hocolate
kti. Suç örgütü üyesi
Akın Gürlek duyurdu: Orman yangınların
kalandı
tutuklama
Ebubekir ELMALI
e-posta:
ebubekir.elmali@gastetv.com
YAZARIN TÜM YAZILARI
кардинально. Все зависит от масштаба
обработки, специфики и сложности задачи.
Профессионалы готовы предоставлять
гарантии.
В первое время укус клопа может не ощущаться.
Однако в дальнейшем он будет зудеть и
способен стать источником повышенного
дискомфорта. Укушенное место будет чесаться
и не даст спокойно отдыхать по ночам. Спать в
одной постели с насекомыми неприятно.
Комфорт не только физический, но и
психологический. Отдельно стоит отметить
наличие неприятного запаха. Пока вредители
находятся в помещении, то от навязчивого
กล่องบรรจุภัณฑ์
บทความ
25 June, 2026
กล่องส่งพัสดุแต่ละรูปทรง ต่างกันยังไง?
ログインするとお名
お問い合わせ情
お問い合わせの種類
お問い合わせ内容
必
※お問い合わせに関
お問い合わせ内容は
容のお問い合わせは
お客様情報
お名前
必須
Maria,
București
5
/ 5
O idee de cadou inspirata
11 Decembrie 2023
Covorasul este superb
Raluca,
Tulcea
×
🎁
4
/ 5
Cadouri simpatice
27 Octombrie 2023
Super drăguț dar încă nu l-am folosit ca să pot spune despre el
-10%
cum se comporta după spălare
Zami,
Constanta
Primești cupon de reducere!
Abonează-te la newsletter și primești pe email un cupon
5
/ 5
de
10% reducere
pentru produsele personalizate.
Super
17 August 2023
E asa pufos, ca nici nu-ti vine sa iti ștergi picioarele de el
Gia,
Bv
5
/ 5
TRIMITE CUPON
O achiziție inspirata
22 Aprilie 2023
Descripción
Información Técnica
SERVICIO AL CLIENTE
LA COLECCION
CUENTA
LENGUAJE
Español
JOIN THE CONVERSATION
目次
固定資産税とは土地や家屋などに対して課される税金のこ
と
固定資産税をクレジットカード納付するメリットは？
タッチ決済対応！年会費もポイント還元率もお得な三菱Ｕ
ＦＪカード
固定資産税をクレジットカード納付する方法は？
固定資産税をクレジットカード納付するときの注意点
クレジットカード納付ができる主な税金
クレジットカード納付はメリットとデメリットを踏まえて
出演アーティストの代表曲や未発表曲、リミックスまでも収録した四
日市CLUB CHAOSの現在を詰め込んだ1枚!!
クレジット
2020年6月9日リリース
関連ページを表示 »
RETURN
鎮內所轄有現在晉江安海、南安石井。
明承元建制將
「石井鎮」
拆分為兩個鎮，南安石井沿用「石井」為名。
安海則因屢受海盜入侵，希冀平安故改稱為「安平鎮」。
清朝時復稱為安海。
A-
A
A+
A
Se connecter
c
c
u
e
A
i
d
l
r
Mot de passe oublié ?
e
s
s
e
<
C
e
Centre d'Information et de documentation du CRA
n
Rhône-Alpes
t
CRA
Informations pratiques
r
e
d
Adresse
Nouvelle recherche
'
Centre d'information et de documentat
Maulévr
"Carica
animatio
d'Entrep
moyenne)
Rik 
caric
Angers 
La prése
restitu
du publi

══════════════════════════════

| THE TASK |
Can you write out all the items above again, substituting "Français" for "Español" and keeping everything else unchanged?

| EXPECTED ANSWER |
hocolate
kti. Suç örgütü üyesi
Akın Gürlek duyurdu: Orman yangınların
kalandı
tutuklama
Ebubekir ELMALI
e-posta:
ebubekir.elmali@gastetv.com
YAZARIN TÜM YAZILARI
кардинально. Все зависит от масштаба
обработки, специфики и сложности задачи.
Профессионалы готовы предоставлять
гарантии.
В первое время укус клопа может не ощущаться.
Однако в дальнейшем он будет зудеть и
способен стать источником повышенного
дискомфорта. Укушенное место будет чесаться
и не даст спокойно отдыхать по ночам. Спать в
одной постели с насекомыми неприятно.
Комфорт не только физический, но и
психологический. Отдельно стоит отметить
наличие неприятного запаха. Пока вредители
находятся в помещении, то от навязчивого
กล่องบรรจุภัณฑ์
บทความ
25 June, 2026
กล่องส่งพัสดุแต่ละรูปทรง ต่างกันยังไง?
ログインするとお名
お問い合わせ情
お問い合わせの種類
お問い合わせ内容
必
※お問い合わせに関
お問い合わせ内容は
容のお問い合わせは
お客様情報
お名前
必須
Maria,
București
5
/ 5
O idee de cadou inspirata
11 Decembrie 2023
Covorasul este superb
Raluca,
Tulcea
×
🎁
4
/ 5
Cadouri simpatice
27 Octombrie 2023
Super drăguț dar încă nu l-am folosit ca să pot spune despre el
-10%
cum se comporta după spălare
Zami,
Constanta
Primești cupon de reducere!
Abonează-te la newsletter și primești pe email un cupon
5
/ 5
de
10% reducere
pentru produsele personalizate.
Super
17 August 2023
E asa pufos, ca nici nu-ti vine sa iti ștergi picioarele de el
Gia,
Bv
5
/ 5
TRIMITE CUPON
O achiziție inspirata
22 Aprilie 2023
Descripción
Información Técnica
SERVICIO AL CLIENTE
LA COLECCION
CUENTA
LENGUAJE
Français
JOIN THE CONVERSATION
目次
固定資産税とは土地や家屋などに対して課される税金のこ
と
固定資産税をクレジットカード納付するメリットは？
タッチ決済対応！年会費もポイント還元率もお得な三菱Ｕ
ＦＪカード
固定資産税をクレジットカード納付する方法は？
固定資産税をクレジットカード納付するときの注意点
クレジットカード納付ができる主な税金
クレジットカード納付はメリットとデメリットを踏まえて
出演アーティストの代表曲や未発表曲、リミックスまでも収録した四
日市CLUB CHAOSの現在を詰め込んだ1枚!!
クレジット
2020年6月9日リリース
関連ページを表示 »
RETURN
鎮內所轄有現在晉江安海、南安石井。
明承元建制將
「石井鎮」
拆分為兩個鎮，南安石井沿用「石井」為名。
安海則因屢受海盜入侵，希冀平安故改稱為「安平鎮」。
清朝時復稱為安海。
A-
A
A+
A
Se connecter
c
c
u
e
A
i
d
l
r
Mot de passe oublié ?
e
s
s
e
<
C
e
Centre d'Information et de documentation du CRA
n
Rhône-Alpes
t
CRA
Informations pratiques
r
e
d
Adresse
Nouvelle recherche
'
Centre d'information et de documentat
Maulévr
"Carica
animatio
d'Entrep
moyenne)
Rik 
caric
Angers 
La prése
restitu
du publi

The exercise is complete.